🤖 AI Summary
To address overfitting and poor generalization in cross-domain facial action unit (AU) detection, this paper proposes a dual-adaptive Dropout mechanism that jointly suppresses domain-specific noise at both the convolutional feature map and Transformer spatial token levels. We introduce a novel Channel Drop Unit (CDU) and Token Drop Unit (TDU) architecture, coupled with layer-wise auxiliary domain classifiers to enable selective dropout of domain-sensitive features. A progressive regularization training strategy is further adopted to balance robustness and semantic information preservation. Our method achieves significant improvements over state-of-the-art approaches across multiple cross-domain AU benchmarks. Attention visualizations clearly localize activation regions for both single and compound AUs, demonstrating strong model interpretability and cross-domain generalization capability.
📝 Abstract
Facial Action Units (AUs) are essential for conveying psychological states and emotional expressions. While automatic AU detection systems leveraging deep learning have progressed, they often overfit to specific datasets and individual features, limiting their cross-domain applicability. To overcome these limitations, we propose a doubly adaptive dropout approach for cross-domain AU detection, which enhances the robustness of convolutional feature maps and spatial tokens against domain shifts.

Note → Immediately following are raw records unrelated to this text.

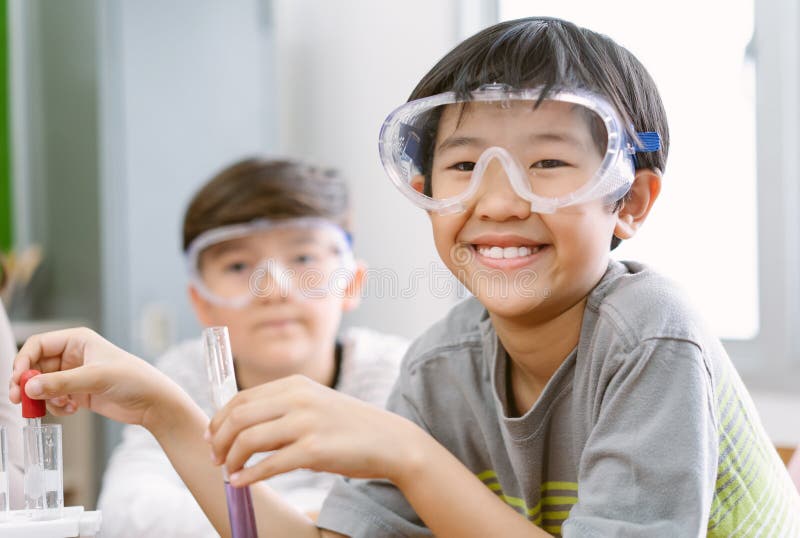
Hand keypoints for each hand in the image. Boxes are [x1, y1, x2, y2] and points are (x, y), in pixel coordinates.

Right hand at [10, 328, 188, 431]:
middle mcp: (74, 355)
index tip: (18, 381)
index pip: (38, 345)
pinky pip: (54, 398)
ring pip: (43, 385)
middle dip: (28, 383)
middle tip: (20, 400)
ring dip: (44, 397)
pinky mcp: (79, 393)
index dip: (23, 361)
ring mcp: (75, 375)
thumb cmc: (134, 379)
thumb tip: (30, 387)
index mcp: (78, 340)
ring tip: (60, 405)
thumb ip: (61, 382)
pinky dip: (56, 406)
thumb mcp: (96, 378)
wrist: (153, 402)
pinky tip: (72, 409)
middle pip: (35, 366)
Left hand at [207, 375, 429, 486]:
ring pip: (248, 439)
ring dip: (231, 459)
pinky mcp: (314, 450)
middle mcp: (298, 398)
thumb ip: (281, 412)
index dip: (220, 419)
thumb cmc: (349, 427)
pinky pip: (269, 464)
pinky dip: (249, 475)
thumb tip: (239, 432)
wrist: (390, 441)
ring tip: (229, 472)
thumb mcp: (314, 406)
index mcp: (295, 384)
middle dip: (220, 440)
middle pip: (239, 416)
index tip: (213, 437)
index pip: (241, 398)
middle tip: (216, 458)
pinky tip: (241, 483)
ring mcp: (306, 423)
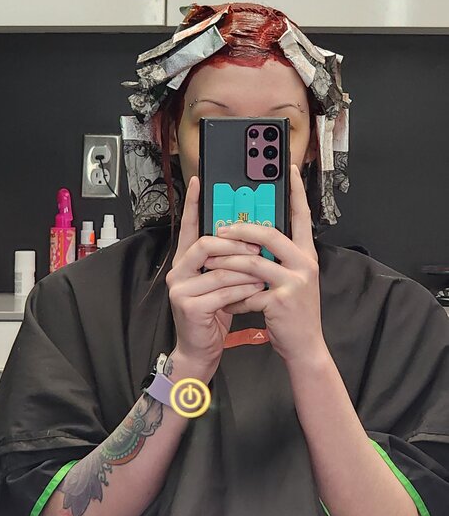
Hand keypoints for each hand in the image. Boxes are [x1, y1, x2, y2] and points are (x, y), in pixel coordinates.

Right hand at [166, 176, 264, 374]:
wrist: (200, 349)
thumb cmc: (214, 313)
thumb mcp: (221, 282)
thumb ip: (227, 261)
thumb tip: (250, 239)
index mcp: (185, 261)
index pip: (188, 227)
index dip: (194, 204)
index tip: (199, 182)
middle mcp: (178, 270)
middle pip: (206, 244)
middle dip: (236, 244)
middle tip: (257, 248)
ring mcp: (180, 288)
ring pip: (219, 269)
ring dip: (247, 271)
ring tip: (265, 274)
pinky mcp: (188, 306)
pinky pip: (222, 291)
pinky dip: (244, 290)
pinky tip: (258, 291)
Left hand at [203, 164, 325, 368]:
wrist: (305, 346)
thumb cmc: (292, 312)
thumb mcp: (291, 281)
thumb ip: (277, 260)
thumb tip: (251, 242)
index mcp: (306, 254)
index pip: (302, 216)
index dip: (297, 192)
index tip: (290, 169)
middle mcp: (305, 263)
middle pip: (269, 234)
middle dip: (239, 231)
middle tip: (218, 231)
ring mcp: (294, 281)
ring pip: (252, 262)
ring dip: (226, 264)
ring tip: (210, 267)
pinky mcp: (282, 300)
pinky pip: (248, 292)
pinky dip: (233, 299)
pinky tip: (226, 306)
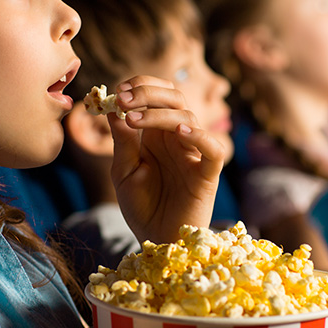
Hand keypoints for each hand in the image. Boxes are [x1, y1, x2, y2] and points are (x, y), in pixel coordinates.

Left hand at [107, 76, 224, 243]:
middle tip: (123, 99)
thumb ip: (122, 141)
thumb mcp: (124, 171)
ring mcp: (194, 155)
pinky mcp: (207, 176)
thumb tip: (114, 108)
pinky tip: (180, 133)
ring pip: (188, 119)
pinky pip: (214, 150)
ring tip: (134, 119)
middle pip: (175, 98)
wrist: (156, 242)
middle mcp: (177, 139)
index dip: (141, 86)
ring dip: (160, 114)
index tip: (118, 90)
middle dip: (148, 93)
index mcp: (157, 134)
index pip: (158, 95)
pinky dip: (200, 137)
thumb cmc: (141, 206)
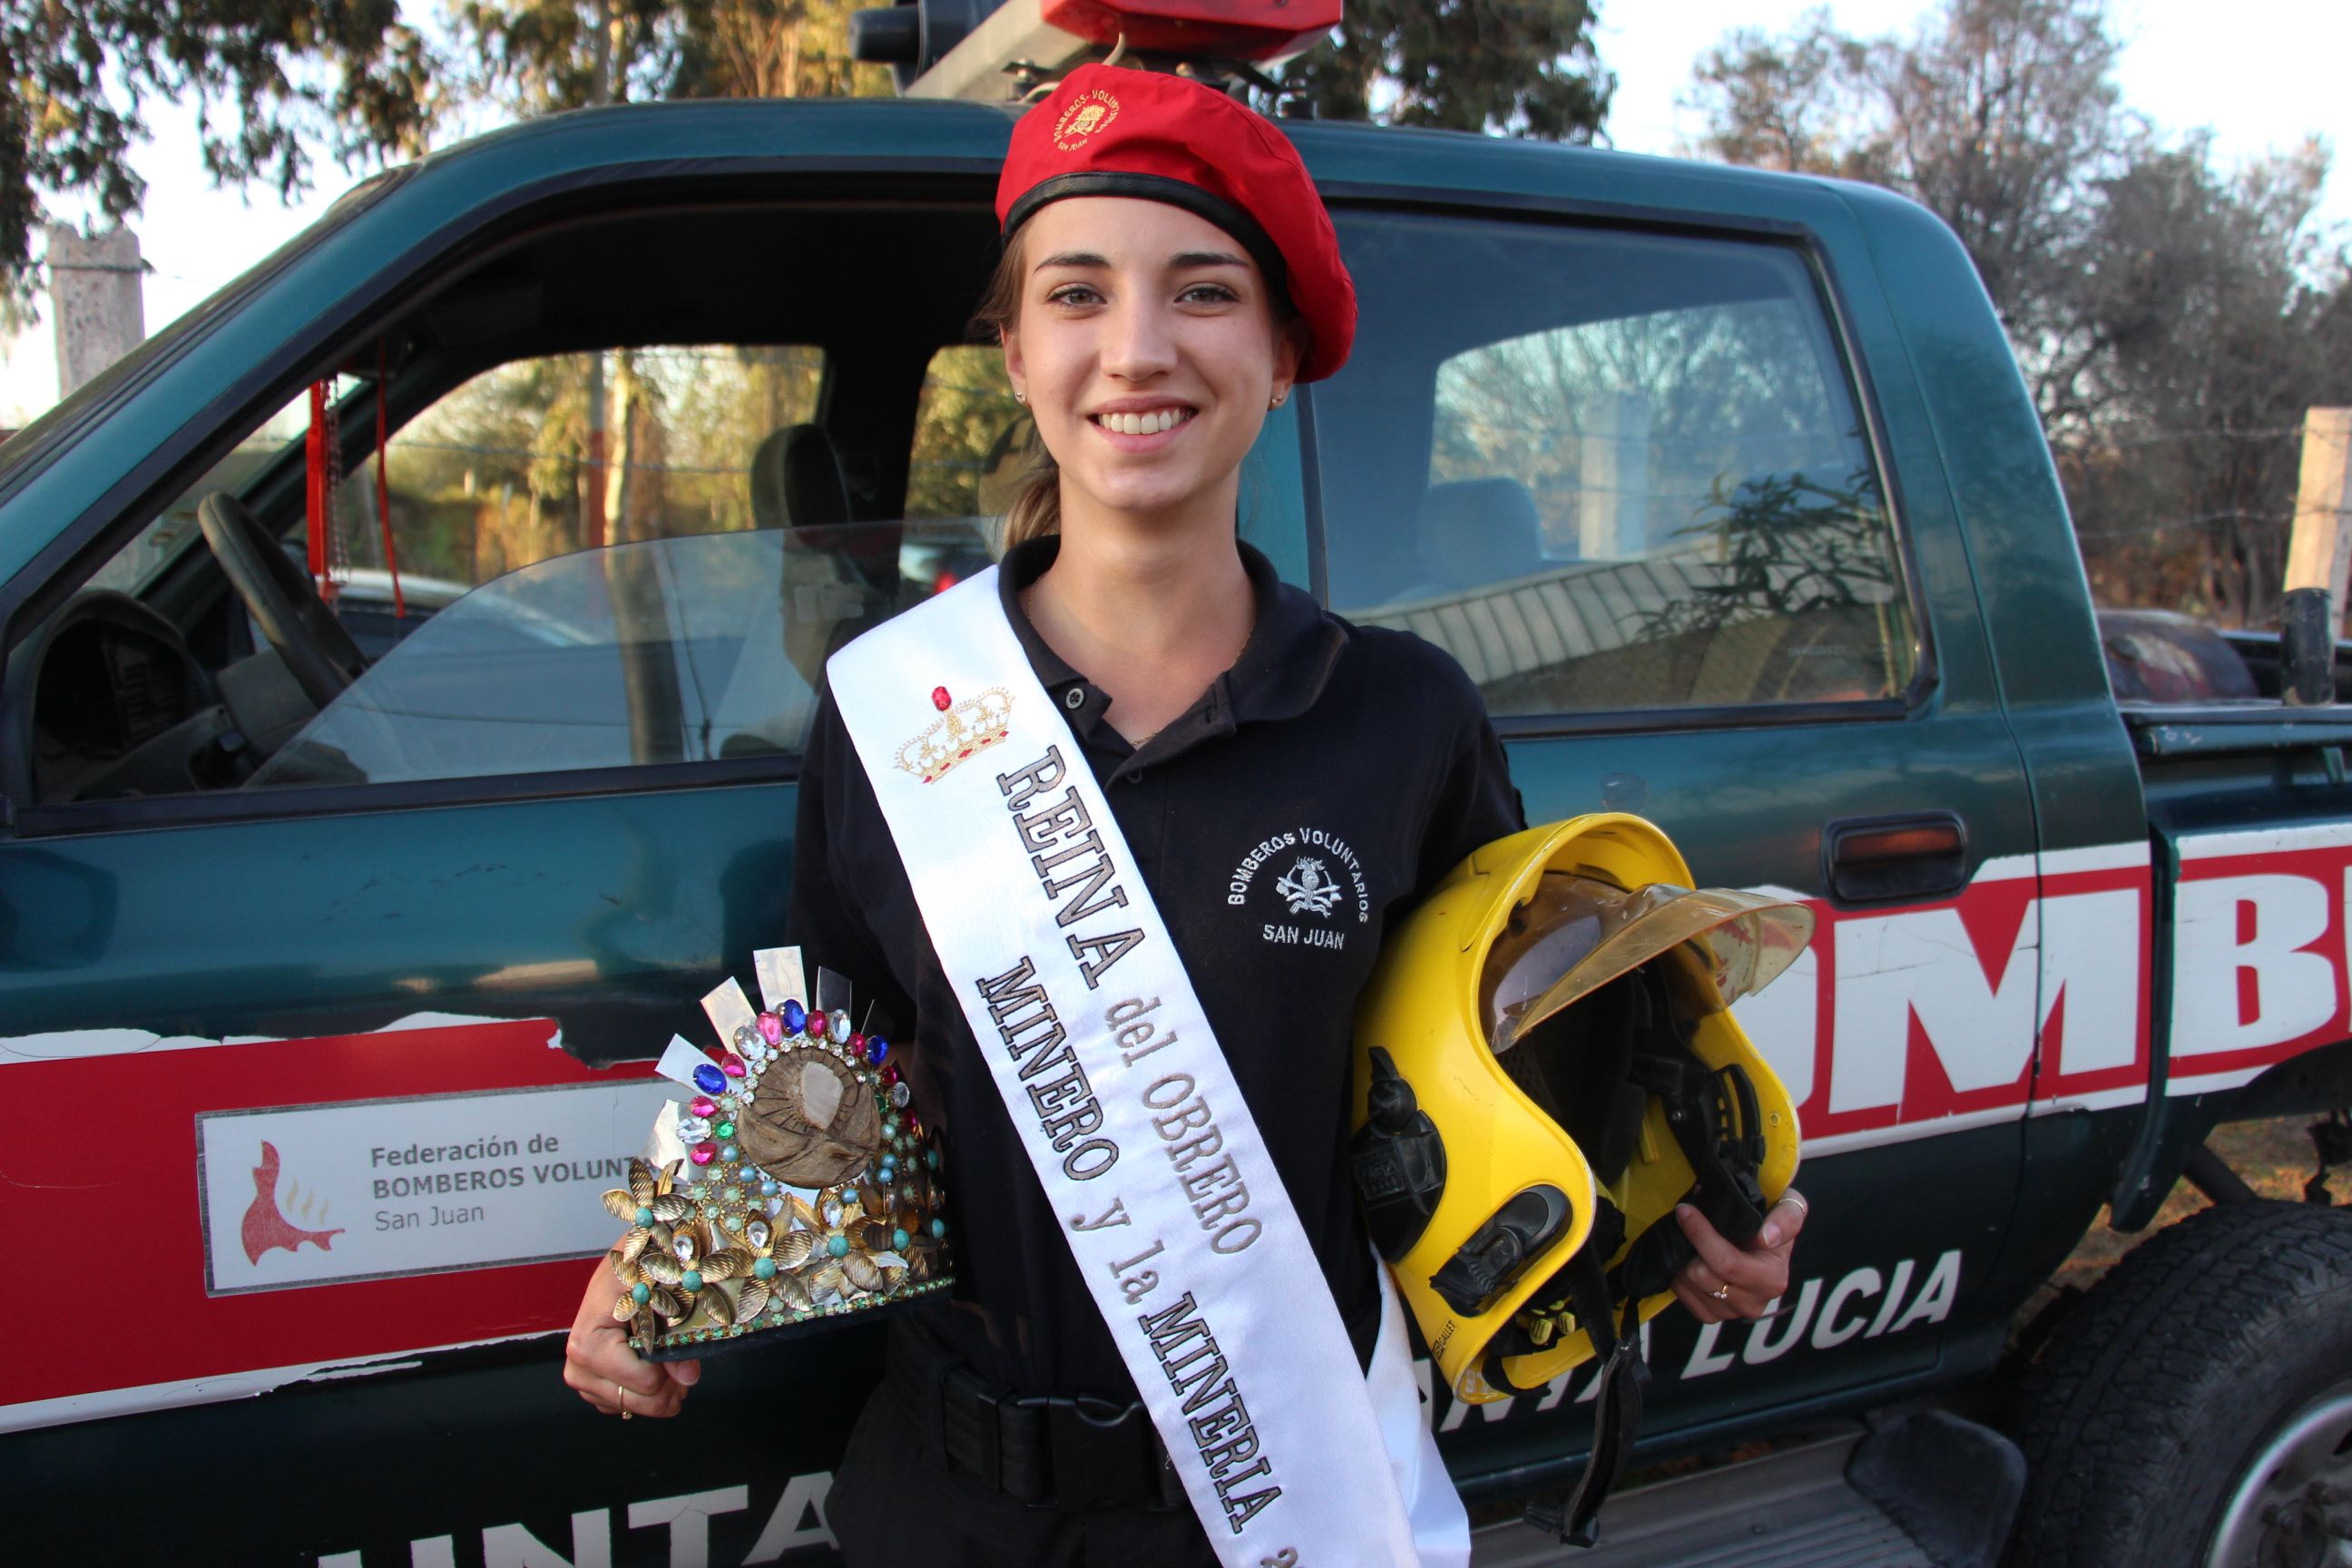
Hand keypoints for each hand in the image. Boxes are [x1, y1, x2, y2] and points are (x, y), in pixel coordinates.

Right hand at [563, 1253, 700, 1418]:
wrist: (625, 1261)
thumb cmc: (639, 1269)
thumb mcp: (661, 1294)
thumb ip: (676, 1336)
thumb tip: (687, 1377)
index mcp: (589, 1339)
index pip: (639, 1378)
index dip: (667, 1369)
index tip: (679, 1350)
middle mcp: (577, 1362)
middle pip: (635, 1400)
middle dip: (666, 1388)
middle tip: (686, 1368)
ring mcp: (582, 1376)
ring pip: (631, 1406)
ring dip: (658, 1393)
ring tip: (673, 1365)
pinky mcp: (590, 1383)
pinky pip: (624, 1405)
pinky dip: (644, 1393)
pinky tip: (655, 1370)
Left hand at [1670, 1190, 1808, 1324]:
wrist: (1763, 1238)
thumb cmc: (1773, 1219)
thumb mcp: (1791, 1208)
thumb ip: (1787, 1218)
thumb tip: (1767, 1238)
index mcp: (1772, 1280)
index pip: (1727, 1264)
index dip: (1701, 1235)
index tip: (1685, 1209)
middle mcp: (1753, 1303)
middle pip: (1702, 1276)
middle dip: (1689, 1247)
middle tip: (1684, 1221)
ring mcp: (1731, 1312)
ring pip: (1689, 1286)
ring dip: (1682, 1260)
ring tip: (1690, 1241)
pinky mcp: (1711, 1316)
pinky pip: (1683, 1297)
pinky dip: (1680, 1276)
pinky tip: (1689, 1259)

This approach includes a Channel Drop Unit (CD-Unit) and a Token Drop Unit (TD-Unit), which work together to reduce domain-specific noise at both the channel and token levels. The CD-Unit preserves domain-agnostic local patterns in feature maps, while the TD-Unit helps the model identify AU relationships generalizable across domains. An auxiliary domain classifier, integrated at each layer, guides the selective omission of domain-sensitive features. To prevent excessive feature dropout, a progressive training strategy is used, allowing for selective exclusion of sensitive features at any model layer. Our method consistently outperforms existing techniques in cross-domain AU detection, as demonstrated by extensive experimental evaluations. Visualizations of attention maps also highlight clear and meaningful patterns related to both individual and combined AUs, further validating the approach's effectiveness.